For the material below, output exactly the span from the line with "13: (803, 567)" to the line with "35: (536, 3)", including both, and nothing besides.

☆ ☆ ☆

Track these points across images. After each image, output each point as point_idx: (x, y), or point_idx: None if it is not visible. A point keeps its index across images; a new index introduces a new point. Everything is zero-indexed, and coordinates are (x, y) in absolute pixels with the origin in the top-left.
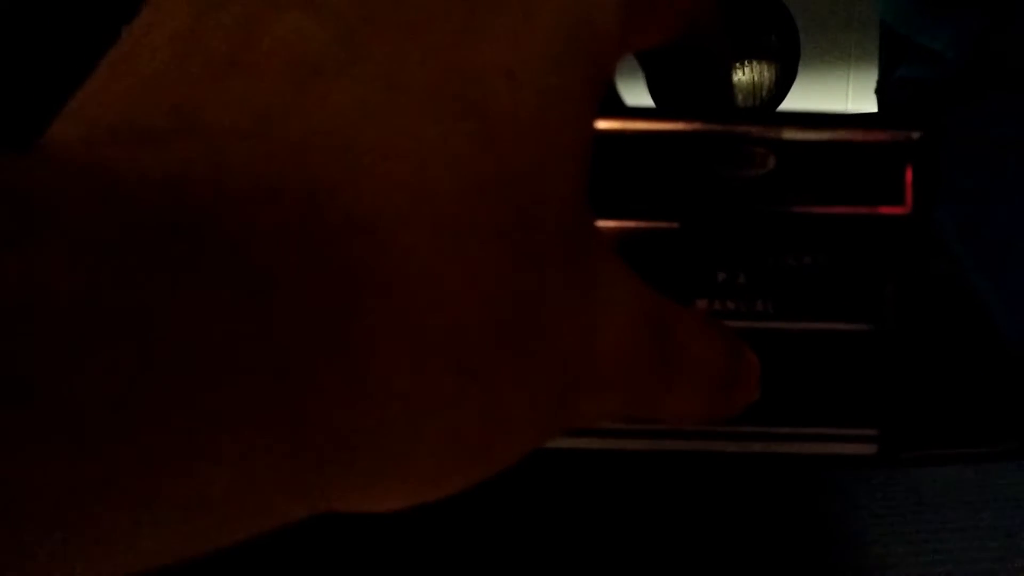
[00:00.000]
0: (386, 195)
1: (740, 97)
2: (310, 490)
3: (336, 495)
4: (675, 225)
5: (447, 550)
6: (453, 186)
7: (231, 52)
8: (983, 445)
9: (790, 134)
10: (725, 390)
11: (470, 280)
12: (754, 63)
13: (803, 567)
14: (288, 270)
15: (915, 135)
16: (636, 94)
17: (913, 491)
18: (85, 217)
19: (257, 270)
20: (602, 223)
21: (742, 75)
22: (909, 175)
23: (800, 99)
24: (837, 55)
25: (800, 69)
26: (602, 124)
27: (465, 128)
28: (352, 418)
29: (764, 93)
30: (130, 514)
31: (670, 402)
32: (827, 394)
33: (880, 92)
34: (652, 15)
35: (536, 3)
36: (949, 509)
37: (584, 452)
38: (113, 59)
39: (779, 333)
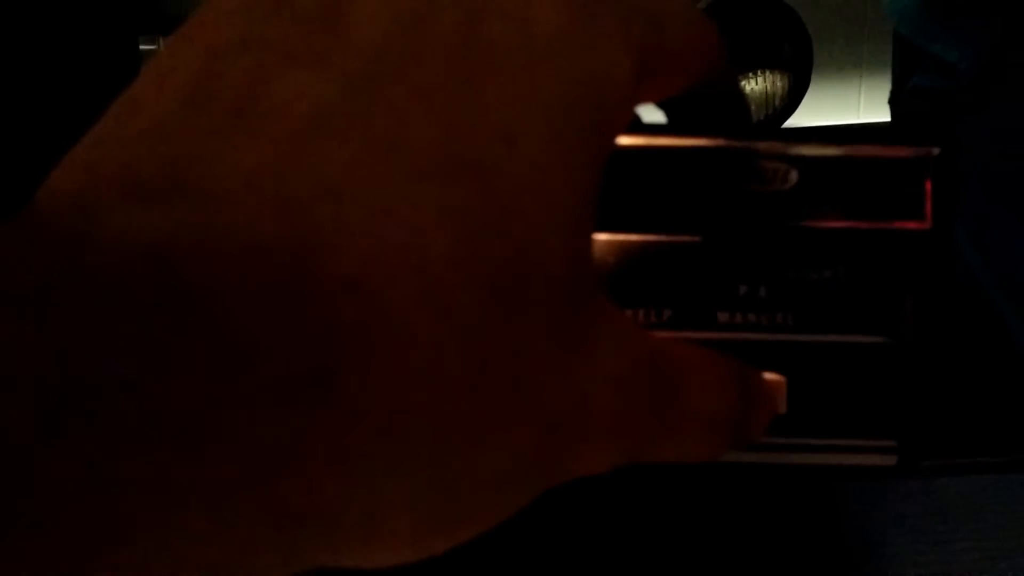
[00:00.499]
0: (376, 255)
1: (753, 107)
2: (294, 551)
3: (323, 554)
4: (697, 239)
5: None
6: (442, 245)
7: (236, 106)
8: (1000, 455)
9: (811, 150)
10: (735, 422)
11: (458, 342)
12: (767, 73)
13: (813, 572)
14: (271, 335)
15: (935, 151)
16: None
17: (931, 500)
18: (57, 294)
19: (240, 338)
20: (626, 237)
21: (755, 85)
22: (929, 190)
23: (812, 109)
24: (849, 65)
25: (812, 79)
26: (627, 140)
27: (461, 191)
28: (335, 482)
29: (777, 102)
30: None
31: (675, 445)
32: (847, 406)
33: (893, 102)
34: (664, 70)
35: (536, 67)
36: (966, 518)
37: None
38: (121, 105)
39: (799, 346)
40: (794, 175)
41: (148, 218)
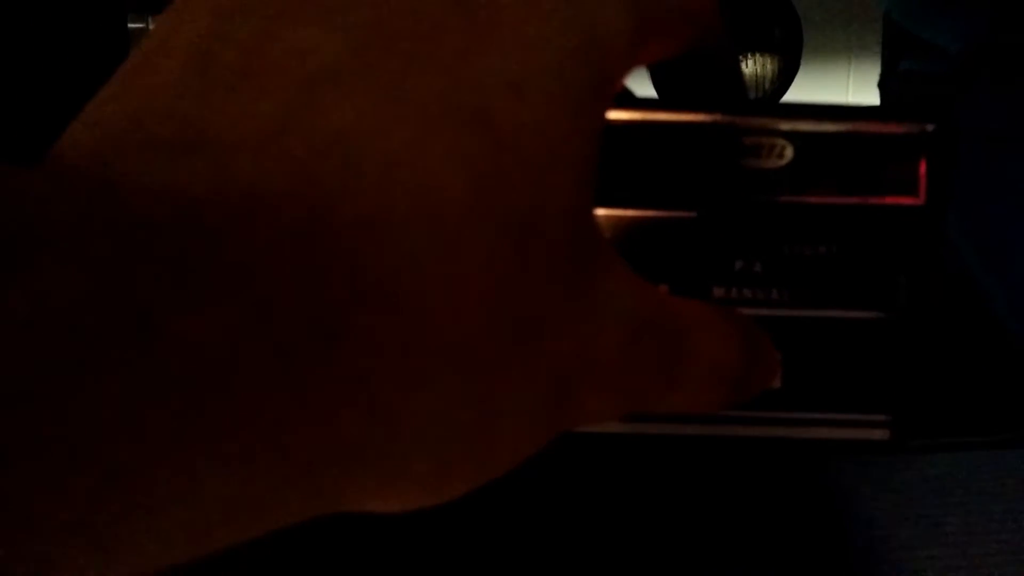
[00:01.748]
0: (388, 201)
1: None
2: (319, 491)
3: (345, 497)
4: (693, 214)
5: (459, 532)
6: (455, 190)
7: (243, 64)
8: (993, 432)
9: (807, 126)
10: (739, 377)
11: (473, 284)
12: (757, 56)
13: (814, 550)
14: (289, 280)
15: (930, 127)
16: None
17: (923, 477)
18: (92, 236)
19: (261, 281)
20: (622, 212)
21: (745, 67)
22: (923, 167)
23: (802, 91)
24: (839, 48)
25: (802, 62)
26: (622, 115)
27: (470, 138)
28: (357, 422)
29: (767, 85)
30: (133, 518)
31: (677, 399)
32: (841, 380)
33: (883, 85)
34: (661, 30)
35: (540, 20)
36: (958, 495)
37: (597, 436)
38: (131, 66)
39: (794, 320)
40: (789, 151)
41: (168, 169)
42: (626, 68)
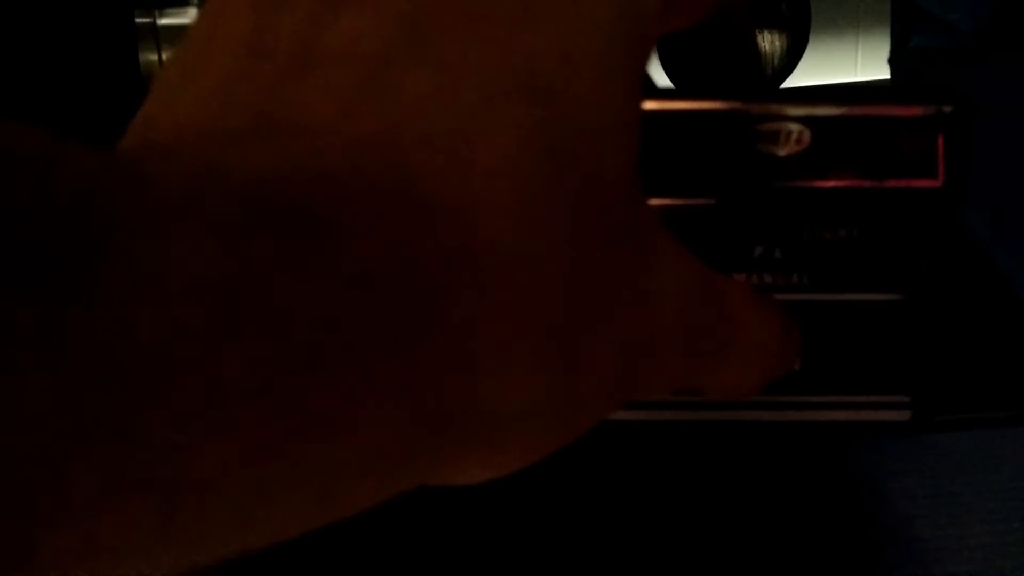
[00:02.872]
0: (468, 178)
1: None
2: (422, 459)
3: (442, 465)
4: (712, 202)
5: (481, 519)
6: (527, 166)
7: (300, 52)
8: (1012, 410)
9: (824, 110)
10: (775, 360)
11: (552, 255)
12: (764, 33)
13: (838, 531)
14: (387, 257)
15: (947, 109)
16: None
17: (942, 455)
18: (214, 208)
19: (361, 258)
20: None
21: None
22: (941, 148)
23: (810, 68)
24: (846, 23)
25: (810, 38)
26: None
27: (531, 110)
28: (456, 392)
29: (776, 62)
30: (267, 487)
31: (726, 374)
32: (861, 363)
33: (893, 62)
34: (685, 3)
35: None
36: (977, 472)
37: (619, 424)
38: (178, 66)
39: (815, 304)
40: (807, 136)
41: (254, 154)
42: (657, 32)
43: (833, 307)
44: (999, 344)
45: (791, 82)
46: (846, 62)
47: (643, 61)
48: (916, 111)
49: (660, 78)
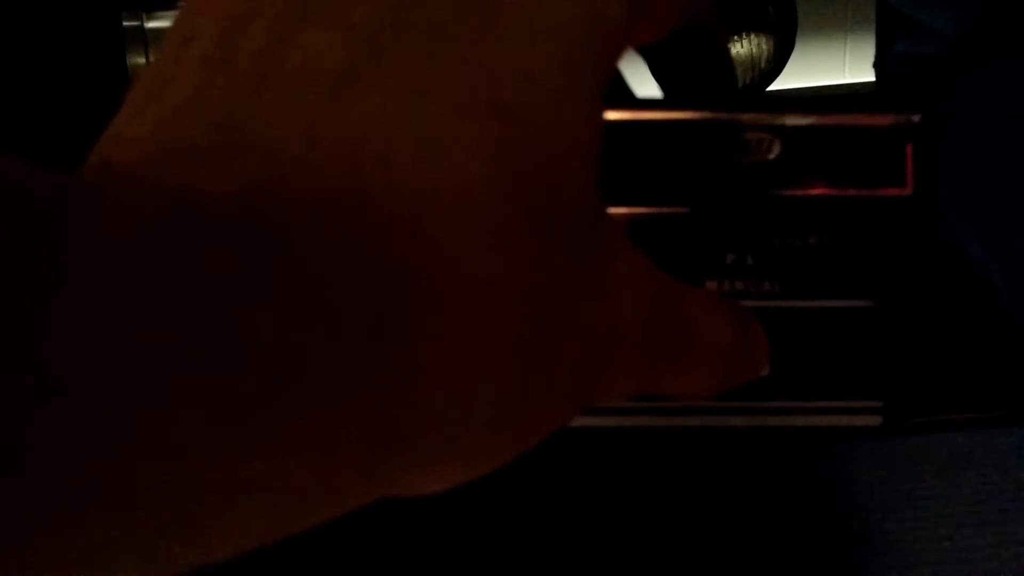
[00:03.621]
0: (424, 196)
1: (739, 70)
2: (379, 473)
3: (400, 478)
4: (685, 210)
5: (462, 527)
6: (484, 183)
7: (264, 69)
8: (983, 412)
9: (794, 120)
10: (734, 364)
11: (508, 272)
12: (751, 36)
13: (813, 536)
14: (346, 276)
15: (915, 118)
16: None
17: (914, 458)
18: (171, 235)
19: (321, 279)
20: (615, 210)
21: (740, 48)
22: (910, 157)
23: (798, 71)
24: (834, 26)
25: (797, 40)
26: (614, 115)
27: (490, 128)
28: (413, 406)
29: (763, 65)
30: (221, 502)
31: (682, 377)
32: (833, 368)
33: (878, 67)
34: (652, 10)
35: (543, 9)
36: (948, 474)
37: (595, 430)
38: (146, 84)
39: (786, 311)
40: (777, 145)
41: (213, 173)
42: (623, 47)
43: (804, 314)
44: (969, 349)
45: (778, 85)
46: (834, 65)
47: (605, 76)
48: (885, 120)
49: (641, 87)
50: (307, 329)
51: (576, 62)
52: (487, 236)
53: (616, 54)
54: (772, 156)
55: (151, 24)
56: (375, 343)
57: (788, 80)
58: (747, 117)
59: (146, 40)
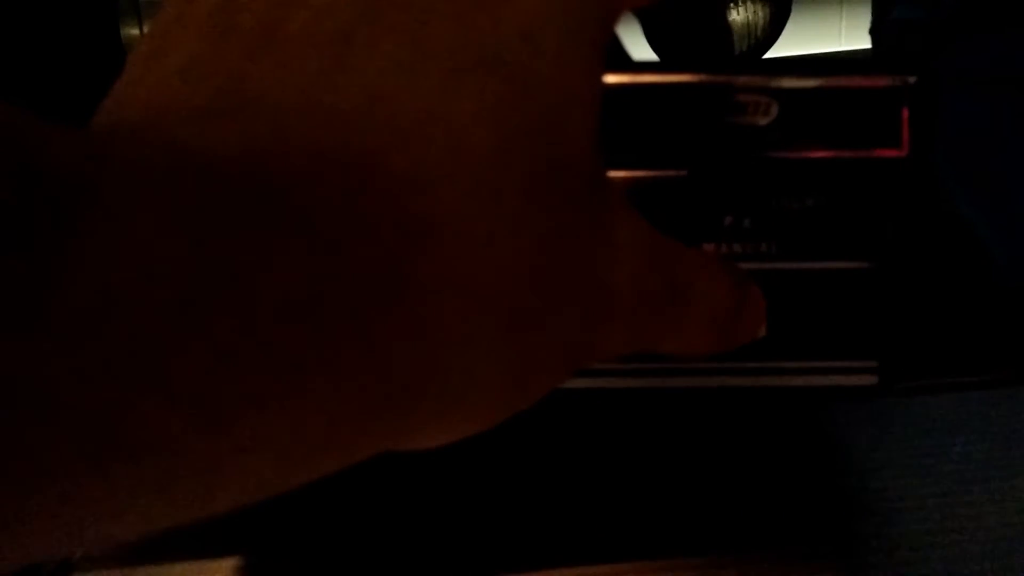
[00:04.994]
0: (427, 154)
1: (735, 37)
2: (382, 425)
3: (401, 431)
4: (683, 173)
5: (458, 489)
6: (485, 141)
7: (266, 30)
8: (977, 374)
9: (790, 82)
10: (730, 323)
11: (509, 227)
12: (748, 3)
13: (807, 497)
14: (351, 231)
15: (911, 79)
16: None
17: (909, 420)
18: (178, 188)
19: (328, 234)
20: (614, 173)
21: (736, 15)
22: (906, 118)
23: (793, 38)
24: None
25: (793, 8)
26: (612, 78)
27: (490, 87)
28: (415, 360)
29: (759, 32)
30: (223, 453)
31: (677, 337)
32: (829, 329)
33: (875, 33)
34: None
35: None
36: (943, 435)
37: (592, 391)
38: (149, 46)
39: (783, 273)
40: (775, 108)
41: (218, 131)
42: (620, 12)
43: (801, 275)
44: (964, 309)
45: (774, 52)
46: (830, 32)
47: (604, 37)
48: (881, 82)
49: (639, 51)
50: (313, 283)
51: (575, 23)
52: (490, 192)
53: (615, 15)
54: (769, 119)
55: None
56: (381, 297)
57: (784, 47)
58: (744, 80)
59: (139, 11)
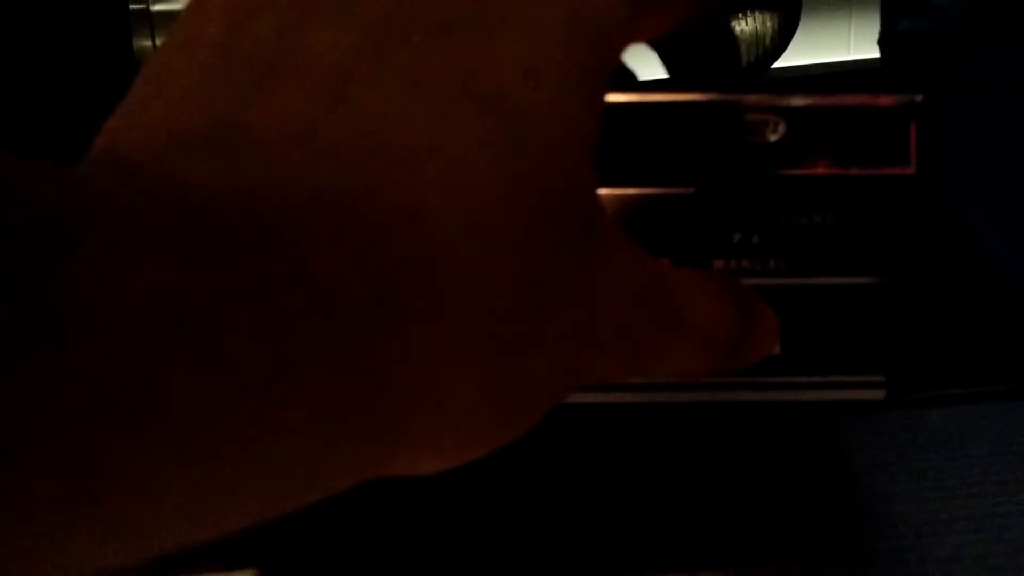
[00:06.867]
0: (421, 191)
1: (743, 48)
2: (375, 451)
3: (395, 457)
4: (692, 190)
5: (469, 502)
6: (483, 179)
7: (269, 62)
8: (985, 388)
9: (799, 100)
10: (731, 345)
11: (501, 264)
12: (756, 13)
13: (816, 507)
14: (342, 268)
15: (918, 98)
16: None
17: (917, 432)
18: (170, 228)
19: (316, 272)
20: (624, 190)
21: (744, 26)
22: (913, 136)
23: (803, 48)
24: (838, 3)
25: (802, 18)
26: (622, 97)
27: (488, 124)
28: (407, 389)
29: (767, 43)
30: (213, 488)
31: (672, 362)
32: (838, 344)
33: (883, 44)
34: (656, 13)
35: (548, 8)
36: (951, 448)
37: (602, 406)
38: (153, 71)
39: (792, 289)
40: (783, 126)
41: (212, 165)
42: (624, 44)
43: (809, 290)
44: (972, 325)
45: (783, 63)
46: (838, 42)
47: (606, 72)
48: (888, 100)
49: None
50: (300, 321)
51: (576, 60)
52: (485, 229)
53: (618, 50)
54: (777, 136)
55: (157, 7)
56: (370, 330)
57: (793, 58)
58: (752, 98)
59: (152, 23)
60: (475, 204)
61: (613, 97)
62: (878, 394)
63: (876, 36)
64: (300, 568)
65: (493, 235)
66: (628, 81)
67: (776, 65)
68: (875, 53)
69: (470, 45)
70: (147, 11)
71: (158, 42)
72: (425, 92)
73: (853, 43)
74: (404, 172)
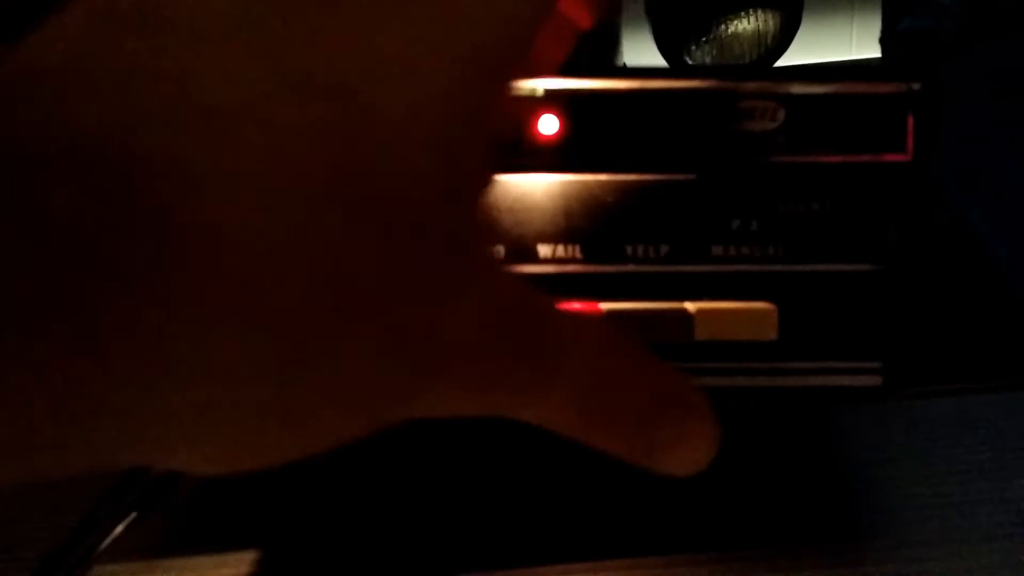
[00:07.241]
0: (230, 160)
1: (745, 46)
2: (116, 447)
3: (158, 453)
4: (692, 177)
5: (462, 486)
6: (301, 158)
7: (139, 9)
8: (981, 378)
9: (797, 88)
10: (638, 424)
11: (305, 254)
12: (758, 12)
13: (813, 495)
14: (114, 226)
15: (916, 86)
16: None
17: (911, 423)
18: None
19: (68, 217)
20: (624, 176)
21: (746, 24)
22: (910, 124)
23: (804, 47)
24: (840, 2)
25: (804, 17)
26: (623, 84)
27: (325, 107)
28: (161, 385)
29: (769, 41)
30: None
31: (539, 411)
32: (835, 330)
33: (884, 42)
34: (563, 19)
35: (441, 9)
36: (947, 435)
37: None
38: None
39: (790, 275)
40: (782, 113)
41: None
42: (527, 50)
43: (807, 277)
44: (969, 312)
45: (785, 61)
46: (841, 41)
47: (500, 85)
48: (886, 88)
49: (651, 57)
50: (53, 272)
51: (459, 65)
52: (288, 211)
53: (518, 58)
54: (776, 124)
55: None
56: (129, 291)
57: (795, 56)
58: (752, 86)
59: None
60: (284, 186)
61: (617, 84)
62: (874, 381)
63: (878, 35)
64: (301, 550)
65: (297, 221)
66: (630, 68)
67: (777, 64)
68: (877, 52)
69: (322, 32)
70: None
71: None
72: (271, 69)
73: (856, 42)
74: (216, 138)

☆ ☆ ☆

## Answer
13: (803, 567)
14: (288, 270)
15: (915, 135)
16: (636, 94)
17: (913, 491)
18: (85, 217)
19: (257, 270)
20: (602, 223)
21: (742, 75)
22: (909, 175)
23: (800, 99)
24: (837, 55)
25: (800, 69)
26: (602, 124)
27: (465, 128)
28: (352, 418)
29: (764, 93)
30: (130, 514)
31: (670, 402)
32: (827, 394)
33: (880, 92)
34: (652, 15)
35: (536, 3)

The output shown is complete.